Ainda antes destes grandes e inegáveis melhoramentos, um outro grande contributo para a modernização e desenvolvimento da Praia das Maçãs foi a construção da linha do Eléctrico entre Sintra e a Praia. Era uma ideia que, parece, já vinha de 1886, teve avanços em 1898, mas só seria concretizada já nos primeiros anos de novecentos [14]. O último troço, o que de Colares chegou até à Praia, foi inaugurado em 10 de Julho de 1904.

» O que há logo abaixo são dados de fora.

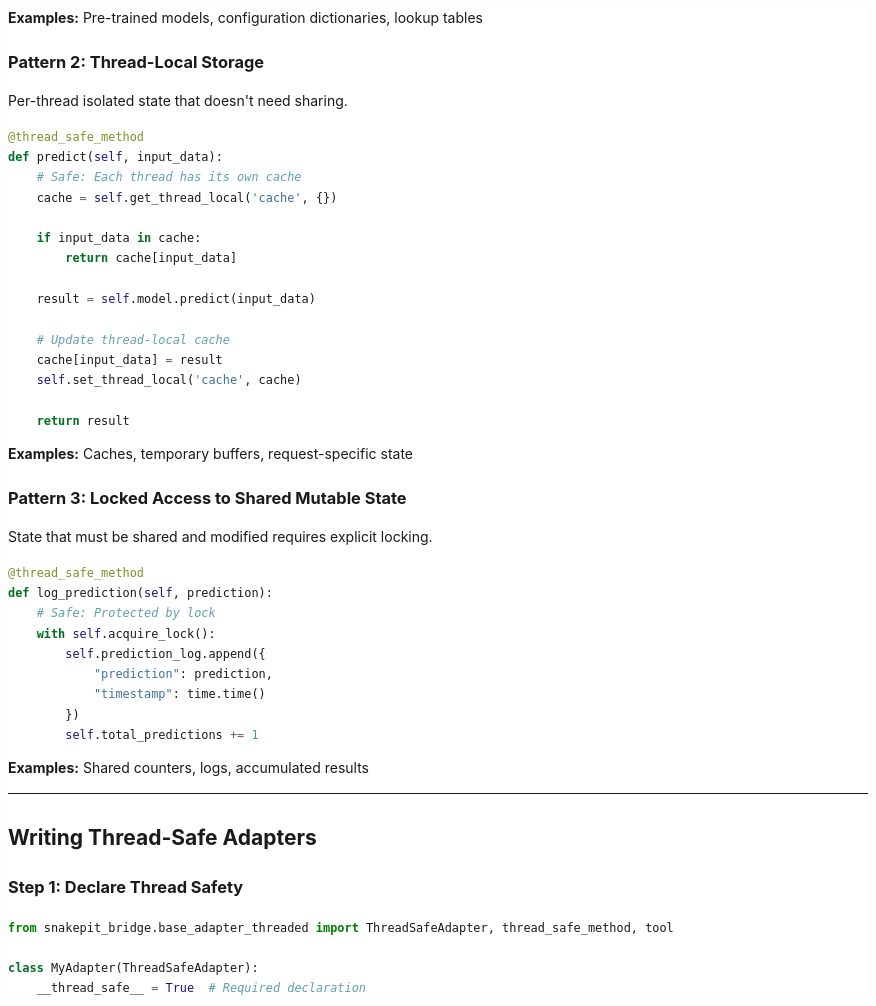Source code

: **Examples:** Pre-trained models, configuration dictionaries, lookup tables

### Pattern 2: Thread-Local Storage

Per-thread isolated state that doesn't need sharing.

```python
@thread_safe_method
def predict(self, input_data):
    # Safe: Each thread has its own cache
    cache = self.get_thread_local('cache', {})

    if input_data in cache:
        return cache[input_data]

    result = self.model.predict(input_data)

    # Update thread-local cache
    cache[input_data] = result
    self.set_thread_local('cache', cache)

    return result
```

**Examples:** Caches, temporary buffers, request-specific state

### Pattern 3: Locked Access to Shared Mutable State

State that must be shared and modified requires explicit locking.

```python
@thread_safe_method
def log_prediction(self, prediction):
    # Safe: Protected by lock
    with self.acquire_lock():
        self.prediction_log.append({
            "prediction": prediction,
            "timestamp": time.time()
        })
        self.total_predictions += 1
```

**Examples:** Shared counters, logs, accumulated results

---

## Writing Thread-Safe Adapters

### Step 1: Declare Thread Safety

```python
from snakepit_bridge.base_adapter_threaded import ThreadSafeAdapter, thread_safe_method, tool

class MyAdapter(ThreadSafeAdapter):
    __thread_safe__ = True  # Required declaration
```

O Hotel Restaurant Royal Belle-Vue, fotografado por Benoliel em 1913. 
Reparemos no grupo de veraneantes chiques que se dirigem para a praia; no carro de cavalos que descarrega umas malas à porta do Hotel;
 e no poste e fios telefónicos que se dirigem ao edifício.

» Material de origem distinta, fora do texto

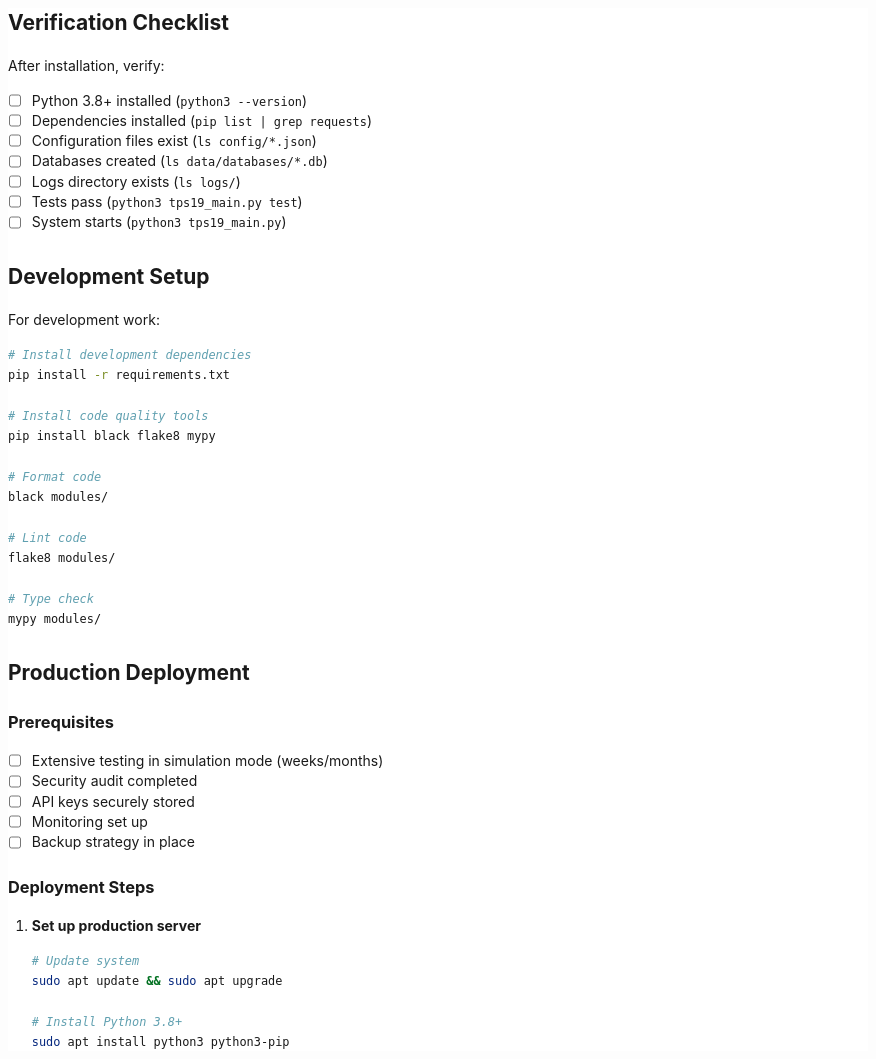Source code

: ## Verification Checklist

After installation, verify:

- [ ] Python 3.8+ installed (`python3 --version`)
- [ ] Dependencies installed (`pip list | grep requests`)
- [ ] Configuration files exist (`ls config/*.json`)
- [ ] Databases created (`ls data/databases/*.db`)
- [ ] Logs directory exists (`ls logs/`)
- [ ] Tests pass (`python3 tps19_main.py test`)
- [ ] System starts (`python3 tps19_main.py`)

## Development Setup

For development work:

```bash
# Install development dependencies
pip install -r requirements.txt

# Install code quality tools
pip install black flake8 mypy

# Format code
black modules/

# Lint code
flake8 modules/

# Type check
mypy modules/
```

## Production Deployment

### Prerequisites
- [ ] Extensive testing in simulation mode (weeks/months)
- [ ] Security audit completed
- [ ] API keys securely stored
- [ ] Monitoring set up
- [ ] Backup strategy in place

### Deployment Steps

1. **Set up production server**
   ```bash
   # Update system
   sudo apt update && sudo apt upgrade
   
   # Install Python 3.8+
   sudo apt install python3 python3-pip
   ```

Assim já podiam Duquesas e Marquesas deslocar-se comodamente a banhos e com local decente onde se hospedar. Logo depois, com a República, mudar Marqueses por Ministros, Condes por Conselheiros, foi fácil e natural. E a pequenina Praia das Maçãs entrava definitivamente na moda.

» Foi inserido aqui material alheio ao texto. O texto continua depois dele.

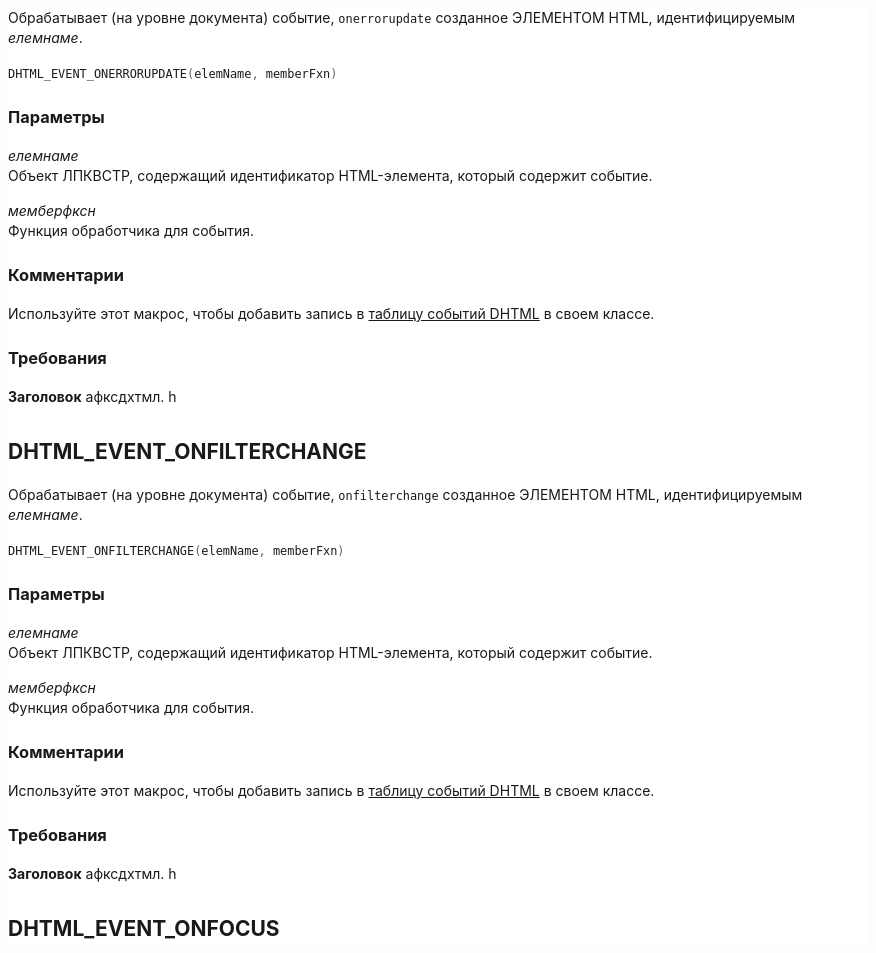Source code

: Обрабатывает (на уровне документа) событие, `onerrorupdate` созданное ЭЛЕМЕНТОМ HTML, идентифицируемым *елемнаме*.

```cpp
DHTML_EVENT_ONERRORUPDATE(elemName, memberFxn)
```

### <a name="parameters"></a>Параметры

*елемнаме*<br/>
Объект ЛПКВСТР, содержащий идентификатор HTML-элемента, который содержит событие.

*мемберфксн*<br/>
Функция обработчика для события.

### <a name="remarks"></a>Комментарии

Используйте этот макрос, чтобы добавить запись в [таблицу событий DHTML](#begin_dhtml_event_map_inline) в своем классе.

### <a name="requirements"></a>Требования

  **Заголовок** афксдхтмл. h

## <a name="dhtml_event_onfilterchange"></a><a name="dhtml_event_onfilterchange"></a> DHTML_EVENT_ONFILTERCHANGE

Обрабатывает (на уровне документа) событие, `onfilterchange` созданное ЭЛЕМЕНТОМ HTML, идентифицируемым *елемнаме*.

```cpp
DHTML_EVENT_ONFILTERCHANGE(elemName, memberFxn)
```

### <a name="parameters"></a>Параметры

*елемнаме*<br/>
Объект ЛПКВСТР, содержащий идентификатор HTML-элемента, который содержит событие.

*мемберфксн*<br/>
Функция обработчика для события.

### <a name="remarks"></a>Комментарии

Используйте этот макрос, чтобы добавить запись в [таблицу событий DHTML](#begin_dhtml_event_map_inline) в своем классе.

### <a name="requirements"></a>Требования

  **Заголовок** афксдхтмл. h

## <a name="dhtml_event_onfocus"></a><a name="dhtml_event_onfocus"></a> DHTML_EVENT_ONFOCUS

«Mas, e nesta visita quase nunca encontrámos o Malhoa?!» – admira-se o amigo leitor, já meio farto de tanta conversa fiada.
Pois não! – respondo eu. Nem no Hotel Royal Belle-Vue - se calhar porque aquela era «a burguesia que [não] lhe conv[inha]». Nem, por muito que a alguns custe, a comer uns percebes, um arroz de mexilhão ou a virar umas imperiais na companhia do Keil – porque, é bom lembrar, este fina-se em 1907, durante uma viagem à Alemanha, e o outro só aqui haveria de aparecer lá por 1911. E é assim a vida!...

Para essa e outras partes da nossa história aqui à Praia voltaremos mais umas vezes. Qu‘inda o Verão vai a meio.

(continua…)

14 Ago. 2015. LBG.

__________________________

[6] Oliva Guerra, in Roteiro Lírico de Sintra, Lisboa,1940. Apud Pedro Macieira, in Rio das Maçãs.
[7] António A. R. Cunha, in Cintra Pinturesca: Memoria descriptiva das villas de Cintra e Collares e seus arredores, 1905. Apud Pedro Macieira, in Rio das Maçãs.
[8] Trata-se de Guida Maria Josefina Cinatti Reis Keil, a segunda filha de Alfredo Keil. Por sua vez, a mãe do Arq. Francisco Keil do Amaral (1910-1975).
[9] In Brasil-Portugal, nº184, 16 Set. 1906, p.244.
[10] José Alfredo da Costa Azevedo, in Obras de José Alfredo da Costa Azevedo III: Litoral e Planície Saloia. C. M. Sintra, 1997. Apud Pedro Macieira, in Rio das Maçãs.
[11] O (ou os) período durante o qual o «Prego» se terá visto privado da sua esplanada coberta não é mencionado em qualquer das fontes consultadas. Contudo, pela análise cuidada dos documentos fotográficos, parece claro que ela aparenta existir nas fotos de finais de oitocentos, de c.1901, c.1906 e de c.1908. Depois, nas fotos supostamente subsequentes, c.1909 e c.1910/11, deixa de existir. E só volta a aparecer, já com uma mais cuidada construção, em registos dos anos 20, como iremos ver depois. Malhoa, por sua vez, parece registá-la no «Retrato de Roque Gameiro», c.1918, em «Praia das Maçãs (estudo)», 1919 (CMAG), etc.  
[12] No «Hotel Royal Belle-Vue» ou «Hotel do sr. Levy», o novo grande hotel da Praia, hospedar-se-ia em 1913 Afonso Costa. Pelo final de Setembro, início de Outubro, é notícia a descoberta de um complot para «assassinar o chefe do governo» durante a sua estadia de veraneio. Pode ler mais aqui.
[13] In Centenário da República,1910-2010. Tendo por fonte O Século, nº 9901, 10 Julho 1909, p.3.
[14] Sobre a história do Eléctrico da Praia das Maçãs pode ler ainda este excelente artigo no blog Alagamares; se procurar bem, no Rio das Maçãs, para lá deste encontra uma boa dezena de outros mais; e pode também ler este outro, que fala um pouco de tudo o que aqui dissemos, em Restos de Colecção (embora lá no fim, na estória do quadro de Malhoa, como é costume, a trapalhada seja para esquecer).